The Aqueous Hybrid Ion (AHI) battery was developed by Carnegie Mellon Professor Jay Whitacre in 2008. Utilizing a water-based electrolyte and multiple functional active ions, AHI batteries address the needs of the energy storage customers and deliver a system that is safe, reliable, and affordable.
What’s in the AHI battery?
AHI batteries use materials that, while relatively common and inexpensive, are unique to this battery chemistry.
Aqueous Electrolyte: A battery’s electrolyte is the substance through which the active ions flow, from one electrode to the other. The AHI battery’s water-based electrolyte makes it truly unique, as this is unused in nearly all other battery chemistries.
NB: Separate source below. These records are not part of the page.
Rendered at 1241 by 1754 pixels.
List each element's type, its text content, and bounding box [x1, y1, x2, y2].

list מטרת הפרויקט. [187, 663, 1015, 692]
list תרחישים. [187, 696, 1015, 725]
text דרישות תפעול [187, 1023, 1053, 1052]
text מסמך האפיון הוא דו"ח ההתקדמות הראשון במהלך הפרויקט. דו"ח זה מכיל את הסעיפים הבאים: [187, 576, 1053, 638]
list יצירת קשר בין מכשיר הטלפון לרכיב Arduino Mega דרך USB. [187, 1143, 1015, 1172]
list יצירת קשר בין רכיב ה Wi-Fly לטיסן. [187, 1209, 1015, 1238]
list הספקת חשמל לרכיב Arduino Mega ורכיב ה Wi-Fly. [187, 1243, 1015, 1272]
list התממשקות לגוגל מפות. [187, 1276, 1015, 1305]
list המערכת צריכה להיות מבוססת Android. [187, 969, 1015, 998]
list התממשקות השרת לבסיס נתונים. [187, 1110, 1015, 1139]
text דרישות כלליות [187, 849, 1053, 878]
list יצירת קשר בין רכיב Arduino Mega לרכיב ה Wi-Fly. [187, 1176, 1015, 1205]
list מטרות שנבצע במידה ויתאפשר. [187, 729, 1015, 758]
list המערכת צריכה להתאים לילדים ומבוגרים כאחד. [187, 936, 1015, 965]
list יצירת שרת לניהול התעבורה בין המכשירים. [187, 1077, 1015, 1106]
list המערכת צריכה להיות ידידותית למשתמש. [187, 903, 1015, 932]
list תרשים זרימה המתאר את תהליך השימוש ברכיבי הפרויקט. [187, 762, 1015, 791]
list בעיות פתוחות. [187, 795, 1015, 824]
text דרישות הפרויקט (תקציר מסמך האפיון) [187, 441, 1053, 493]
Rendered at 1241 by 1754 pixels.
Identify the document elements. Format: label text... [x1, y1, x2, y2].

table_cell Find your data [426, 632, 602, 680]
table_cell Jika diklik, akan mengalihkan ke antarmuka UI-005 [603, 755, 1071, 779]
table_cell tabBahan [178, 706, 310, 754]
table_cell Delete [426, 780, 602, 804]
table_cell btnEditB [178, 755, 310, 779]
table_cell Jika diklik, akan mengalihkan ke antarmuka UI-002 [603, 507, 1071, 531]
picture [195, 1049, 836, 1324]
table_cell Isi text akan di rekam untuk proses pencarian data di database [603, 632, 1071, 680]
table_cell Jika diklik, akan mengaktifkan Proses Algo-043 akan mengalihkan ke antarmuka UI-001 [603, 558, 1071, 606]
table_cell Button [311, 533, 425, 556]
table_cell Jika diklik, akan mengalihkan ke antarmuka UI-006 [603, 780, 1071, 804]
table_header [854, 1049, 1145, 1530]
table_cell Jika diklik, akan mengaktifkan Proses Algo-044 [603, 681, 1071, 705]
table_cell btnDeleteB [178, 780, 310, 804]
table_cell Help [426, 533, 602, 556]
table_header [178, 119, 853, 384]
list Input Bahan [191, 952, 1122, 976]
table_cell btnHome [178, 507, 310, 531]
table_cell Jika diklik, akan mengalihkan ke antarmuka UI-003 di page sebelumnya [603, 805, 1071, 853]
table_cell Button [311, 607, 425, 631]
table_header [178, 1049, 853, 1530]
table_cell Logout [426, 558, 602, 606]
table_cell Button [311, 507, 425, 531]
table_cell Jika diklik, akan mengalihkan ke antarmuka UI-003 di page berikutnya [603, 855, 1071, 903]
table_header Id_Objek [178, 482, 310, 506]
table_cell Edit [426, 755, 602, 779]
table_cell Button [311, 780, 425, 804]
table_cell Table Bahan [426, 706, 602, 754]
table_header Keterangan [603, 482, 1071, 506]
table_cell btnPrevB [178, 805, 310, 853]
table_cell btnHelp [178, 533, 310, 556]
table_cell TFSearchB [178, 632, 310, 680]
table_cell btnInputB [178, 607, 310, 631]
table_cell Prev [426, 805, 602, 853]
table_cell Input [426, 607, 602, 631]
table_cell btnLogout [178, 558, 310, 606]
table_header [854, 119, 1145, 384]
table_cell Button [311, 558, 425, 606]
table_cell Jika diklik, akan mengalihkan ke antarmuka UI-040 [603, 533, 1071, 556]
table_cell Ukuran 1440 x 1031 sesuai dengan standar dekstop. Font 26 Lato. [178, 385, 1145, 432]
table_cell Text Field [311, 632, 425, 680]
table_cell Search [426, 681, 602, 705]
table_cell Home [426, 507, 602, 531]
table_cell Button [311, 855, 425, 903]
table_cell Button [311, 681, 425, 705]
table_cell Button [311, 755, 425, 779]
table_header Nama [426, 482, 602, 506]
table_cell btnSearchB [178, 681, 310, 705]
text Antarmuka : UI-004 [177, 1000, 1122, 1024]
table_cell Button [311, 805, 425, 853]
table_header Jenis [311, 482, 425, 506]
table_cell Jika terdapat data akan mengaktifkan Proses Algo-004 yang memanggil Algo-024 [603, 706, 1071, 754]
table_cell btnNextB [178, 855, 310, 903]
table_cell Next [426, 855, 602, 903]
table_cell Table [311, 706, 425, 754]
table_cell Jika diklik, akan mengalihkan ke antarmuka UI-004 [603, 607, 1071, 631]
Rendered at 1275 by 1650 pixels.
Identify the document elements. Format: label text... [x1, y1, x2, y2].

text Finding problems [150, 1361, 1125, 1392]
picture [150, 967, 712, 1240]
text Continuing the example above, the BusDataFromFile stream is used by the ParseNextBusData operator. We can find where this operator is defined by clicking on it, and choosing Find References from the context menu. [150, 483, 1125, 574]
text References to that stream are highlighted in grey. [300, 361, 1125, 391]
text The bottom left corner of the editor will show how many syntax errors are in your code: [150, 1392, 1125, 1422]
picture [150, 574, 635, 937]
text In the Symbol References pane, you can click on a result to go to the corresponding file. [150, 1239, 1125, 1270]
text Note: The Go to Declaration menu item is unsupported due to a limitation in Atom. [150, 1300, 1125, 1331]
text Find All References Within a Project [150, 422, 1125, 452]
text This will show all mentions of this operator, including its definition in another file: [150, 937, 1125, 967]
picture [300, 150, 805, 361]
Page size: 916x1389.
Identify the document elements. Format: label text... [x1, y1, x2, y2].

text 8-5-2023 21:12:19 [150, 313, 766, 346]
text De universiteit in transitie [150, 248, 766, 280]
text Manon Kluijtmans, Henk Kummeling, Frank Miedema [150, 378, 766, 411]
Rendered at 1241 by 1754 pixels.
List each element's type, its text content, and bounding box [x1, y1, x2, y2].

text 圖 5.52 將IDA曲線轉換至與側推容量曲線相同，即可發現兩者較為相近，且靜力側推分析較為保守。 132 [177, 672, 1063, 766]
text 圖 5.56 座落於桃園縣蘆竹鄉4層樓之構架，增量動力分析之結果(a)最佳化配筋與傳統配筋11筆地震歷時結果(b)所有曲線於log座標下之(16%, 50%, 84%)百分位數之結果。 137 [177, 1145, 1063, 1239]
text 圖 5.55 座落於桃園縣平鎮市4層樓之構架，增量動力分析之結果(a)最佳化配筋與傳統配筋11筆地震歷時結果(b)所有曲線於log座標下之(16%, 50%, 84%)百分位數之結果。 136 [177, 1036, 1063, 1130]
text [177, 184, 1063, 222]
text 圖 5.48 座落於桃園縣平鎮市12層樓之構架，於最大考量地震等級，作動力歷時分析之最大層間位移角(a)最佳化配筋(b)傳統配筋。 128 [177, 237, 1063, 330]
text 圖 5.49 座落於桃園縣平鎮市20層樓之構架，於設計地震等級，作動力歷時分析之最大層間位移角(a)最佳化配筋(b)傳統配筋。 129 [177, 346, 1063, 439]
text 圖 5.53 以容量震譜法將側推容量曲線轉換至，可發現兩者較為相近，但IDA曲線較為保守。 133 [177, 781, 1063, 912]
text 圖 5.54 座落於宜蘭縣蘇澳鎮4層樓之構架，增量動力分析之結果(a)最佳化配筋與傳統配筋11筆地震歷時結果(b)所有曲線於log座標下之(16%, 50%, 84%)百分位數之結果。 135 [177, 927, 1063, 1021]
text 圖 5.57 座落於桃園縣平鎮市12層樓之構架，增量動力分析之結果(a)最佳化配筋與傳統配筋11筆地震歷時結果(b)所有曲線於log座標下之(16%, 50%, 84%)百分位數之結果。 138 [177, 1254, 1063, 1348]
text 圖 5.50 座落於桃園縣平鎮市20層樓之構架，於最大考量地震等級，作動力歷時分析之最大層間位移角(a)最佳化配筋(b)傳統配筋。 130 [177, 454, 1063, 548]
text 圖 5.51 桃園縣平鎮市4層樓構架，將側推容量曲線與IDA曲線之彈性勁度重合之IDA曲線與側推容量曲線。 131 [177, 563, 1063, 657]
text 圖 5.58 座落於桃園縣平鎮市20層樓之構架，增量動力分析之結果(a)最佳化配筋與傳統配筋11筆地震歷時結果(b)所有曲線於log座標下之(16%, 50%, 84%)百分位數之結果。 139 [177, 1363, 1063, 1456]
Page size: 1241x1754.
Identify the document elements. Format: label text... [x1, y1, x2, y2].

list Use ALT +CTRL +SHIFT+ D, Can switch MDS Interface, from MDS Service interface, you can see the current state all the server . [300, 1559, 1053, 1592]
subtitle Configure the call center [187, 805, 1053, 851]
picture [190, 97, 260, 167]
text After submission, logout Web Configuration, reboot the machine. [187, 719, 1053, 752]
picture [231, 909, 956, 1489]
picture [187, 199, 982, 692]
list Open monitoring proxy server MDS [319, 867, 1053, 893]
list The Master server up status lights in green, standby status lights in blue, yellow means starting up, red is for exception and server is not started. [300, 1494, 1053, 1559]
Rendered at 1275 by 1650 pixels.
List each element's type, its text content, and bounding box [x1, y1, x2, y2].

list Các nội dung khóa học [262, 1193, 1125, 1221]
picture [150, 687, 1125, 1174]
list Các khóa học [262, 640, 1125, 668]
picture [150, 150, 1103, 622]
Multiple Functional Ions: When batteries are discharged, electrons flow from the anode to the cathode through the load, while the ions flow from cathode to anode through the electrolyte inside the battery. The opposite occurs during charging. In the case of AHI batteries, sodium, lithium, and hydrogen ions all work together inside the battery to store and release electrical energy.
Activated Carbon Anode: Carbon, one of the most abundant materials on the planet, makes up the battery’s anode, or negative electrode. Activated carbon is simply carbon powder with a high surface area. This is important because when the battery is in use, a capacitive interaction takes place on the surface of the carbon. That means that as the battery is charged, electrons build up inside the carbon, and the surface becomes negatively charged. The active ions, which are positively charged and attracted to the carbon, fix themselves to the surface.
Manganese Oxide Cathode: Found in some Lithium Ion batteries as well as common alkaline batteries, manganese oxide (MnO2) makes up the cathode, or positive electrode. At the molecular level, MnO2 looks like a repeating three-dimensional lattice, with alternating manganese and oxygen atoms. When the battery is discharged, sodium ions flow into the MnO2, and situate themselves between the manganese and oxygen atoms. This means that there is an “intercalation” reaction taking place, rather than an electrode surface reaction, which is typically more corrosive and results in loss of capacity over time.
Cotton Separator: A simple synthetic cotton separator is used to keep the electrodes from directly contacting each other. When soaked with electrolyte, this separator allows the sodium ions to flow between the anode and the cathode, while blocking electrons and preventing a short circuit.
Stainless Steel Current Collectors: The current collectors provide a path for the electrons to flow out of the electrodes.